Can be any distribution that has support on the `buckets`.
buckets:
The buckets of the distribution builder that will be used.
n:
The number of observations that should be presented.
Returns:
An array of length n containing the values.
"""
spacing = (buckets[1] - buckets[0]) / 2 # Space between buckets
lbounds = buckets - spacing # Lower bound of each bucket
rbounds = buckets + spacing # Upper bound
lcdf = dist.cdf(lbounds) # CDF up to lower bound
rcdf = dist.cdf(rbounds) # CDF up to upper bound
p = rcdf - lcdf # Probability of value being in the bucket
nballs = np.round(
p * n, 0
) # Multiplying by expected number of values, and rounding
mult = 1
while nballs.sum() < n: # In case we don't have enough observations...
mult += 0.05
nballs = np.round(p * n * mult)
return np.repeat(buckets, nballs.astype(int))
Now if we apply this method:
binned_numbers = bin_dist(stats.norm(MU, SIGMA), np.arange(0, 50, 2), 25)
fig, ax = plt.subplots(1)
ax.hist(binned_numbers, bins=BINS, ec="white", align="mid")
ax.axvline(np.mean(binned_numbers), color="darkred")
ax.annotate(
r"$\mu = {:.2f}, \sigma = {:.2f}$".format(
binned_numbers.mean(), binned_numbers.std()
),
(26, 4.1),
)
ax.set_ylabel("Number of values")
ax.set_xlabel("Bins")
sns.despine()
plt.close()
display(fig, metadata=dict(filename="Fig3"))
This is exactly what we want ! A normal-like distribution of integers.
This method is also very flexible: it can be applied to any continuous distribution and any number of buckets.

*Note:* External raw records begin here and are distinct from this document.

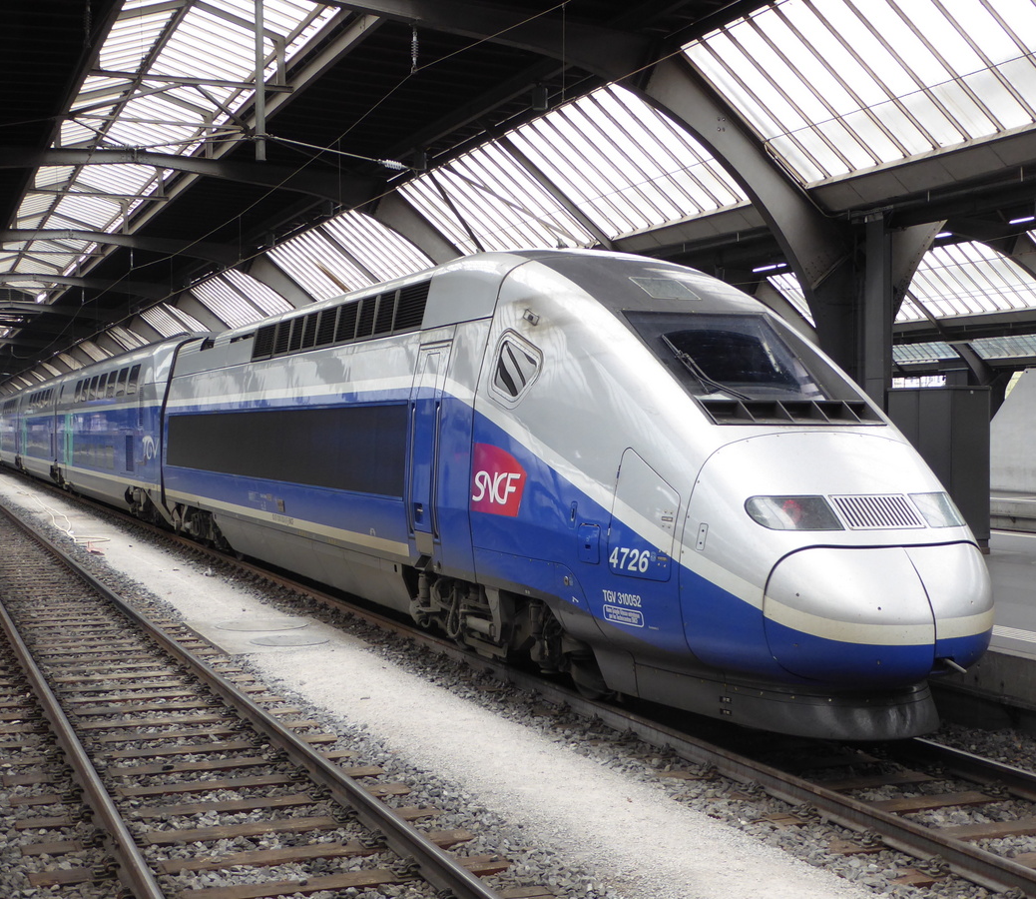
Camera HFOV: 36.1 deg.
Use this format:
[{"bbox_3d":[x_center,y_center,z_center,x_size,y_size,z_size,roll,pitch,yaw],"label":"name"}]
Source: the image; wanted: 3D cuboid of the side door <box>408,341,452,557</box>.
[{"bbox_3d":[-0.835,0.005,15.206,0.140,2.060,0.970,0,1,-21],"label":"side door"}]

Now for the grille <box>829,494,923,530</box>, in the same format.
[{"bbox_3d":[2.387,0.420,10.569,0.575,0.040,0.342,0,39,-21],"label":"grille"}]

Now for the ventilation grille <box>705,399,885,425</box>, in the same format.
[{"bbox_3d":[1.981,-0.241,11.614,1.410,0.080,0.381,0,31,-21],"label":"ventilation grille"}]

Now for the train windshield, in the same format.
[{"bbox_3d":[1.676,-0.747,12.400,1.350,0.150,1.444,0,32,-21],"label":"train windshield"}]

Here are a few illustrations of the function for different distributions, varying the number of buckets.
# Normal, Chi and Beta distributions.
dists = [stats.norm(25, 9), stats.chi(1, 10, 10), stats.beta(0.5, 0.5, -1, 52)]
# 6, 11 and 26 buckets.
buckets = [np.arange(0, 51, 10), np.arange(0, 51, 5), np.arange(0, 51, 2)]
# Corresponding bins and widths
bins = [np.arange(-5, 56, 10), np.arange(-2.5, 53.5, 5), np.arange(-1, 52, 2)]
widths = [10, 5, 2]
r = np.arange(0, 50, 0.001)
fig, axes = plt.subplots(3, 3, figsize=(8, 4), sharey=True, dpi=150)

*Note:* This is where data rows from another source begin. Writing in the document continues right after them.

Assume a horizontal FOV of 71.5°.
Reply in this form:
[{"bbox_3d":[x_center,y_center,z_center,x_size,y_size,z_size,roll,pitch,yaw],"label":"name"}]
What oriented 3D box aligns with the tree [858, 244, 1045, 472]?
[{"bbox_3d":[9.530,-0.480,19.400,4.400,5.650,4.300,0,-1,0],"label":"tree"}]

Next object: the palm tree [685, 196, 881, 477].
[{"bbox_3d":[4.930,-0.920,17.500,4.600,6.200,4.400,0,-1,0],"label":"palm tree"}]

for i, ax in enumerate(axes):
for j, a in enumerate(ax):
d = dists[i]
balls = bin_dist(d, buckets[j], 50)
a.hist(
balls,
bins=bins[j],
width=widths[j],
align="mid",
rwidth=1,
density=True,
ec="white",
)
a.plot(r, d.pdf(r), ls=":", color="red")
sns.despine(left=True)
a.set_yticks([])
a.set_xticks(buckets[j])
a.tick_params(axis="x", labelrotation=90, labelsize=5)

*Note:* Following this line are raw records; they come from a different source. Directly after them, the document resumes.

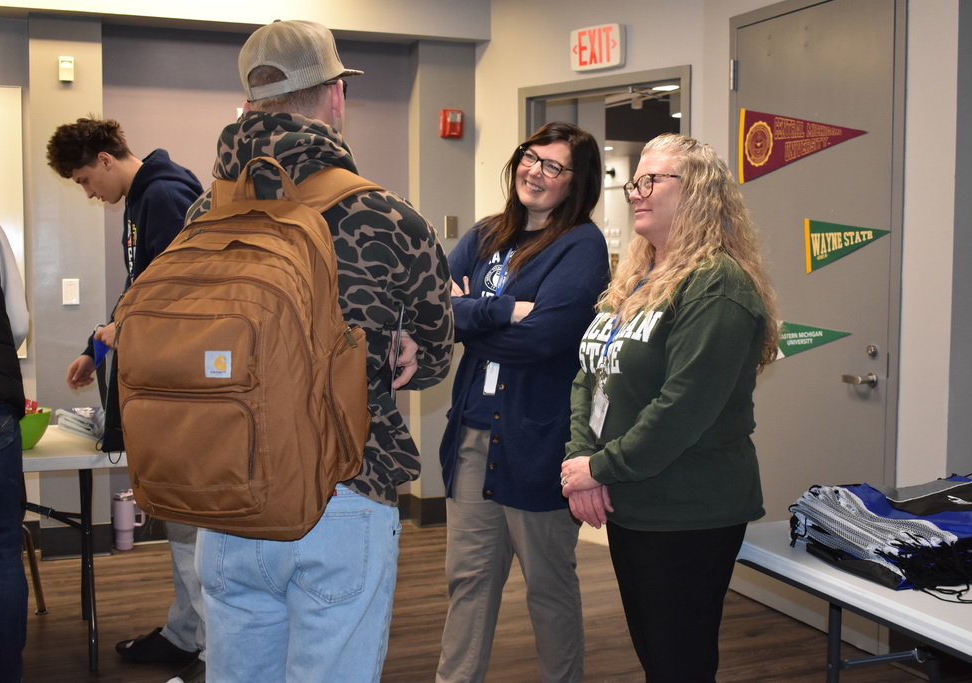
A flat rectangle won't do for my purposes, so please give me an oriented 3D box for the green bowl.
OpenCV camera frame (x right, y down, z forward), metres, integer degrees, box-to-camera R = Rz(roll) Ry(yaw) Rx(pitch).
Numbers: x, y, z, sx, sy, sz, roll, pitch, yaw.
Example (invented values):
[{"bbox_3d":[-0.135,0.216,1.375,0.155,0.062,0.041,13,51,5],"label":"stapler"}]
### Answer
[{"bbox_3d":[-1.585,0.291,3.803,0.265,0.125,0.265,-2,4,-23],"label":"green bowl"}]

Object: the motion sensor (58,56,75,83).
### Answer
[{"bbox_3d":[-1.883,-1.221,5.109,0.066,0.112,0.047,-1,4,-22],"label":"motion sensor"}]

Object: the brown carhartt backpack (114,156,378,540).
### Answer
[{"bbox_3d":[-0.396,0.010,1.880,0.335,0.550,0.290,2,6,22],"label":"brown carhartt backpack"}]

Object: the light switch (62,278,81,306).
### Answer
[{"bbox_3d":[-1.871,-0.223,5.132,0.071,0.115,0.012,-1,4,-20],"label":"light switch"}]

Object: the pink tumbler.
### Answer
[{"bbox_3d":[-1.690,0.840,5.398,0.145,0.277,0.095,-1,4,-18],"label":"pink tumbler"}]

a.tick_params(axis="y", labelrotation=0, labelsize=5)
for a, t in zip(
axes,
[r"$\mathcal{N}(25, 9)$", r"$\chi(1)$ (scaled)", r"$\beta(0.5, 0.5)$ (scaled)"],
):
a[0].set_ylabel("{}".format(t), size=8)
for a, t in zip(axes[0], ["6", "11", "26"]):
a.set_title("{} Buckets".format(t), size=8)
plt.tight_layout()
plt.close()
display(fig, metadata=dict(filename="Fig4"))
A few rules to finish:
- Don’t use too few buckets. The larger your buckets are, the less faithful the representation of the distribution will be.
- Don’t present too few observations. You also need a good number of them to faithfully represent the distribution.
- Make sure that your buckets cover the “full” distribution: your distribution should have support on all buckets, and the buckets should cover the majority of the support of the distribution.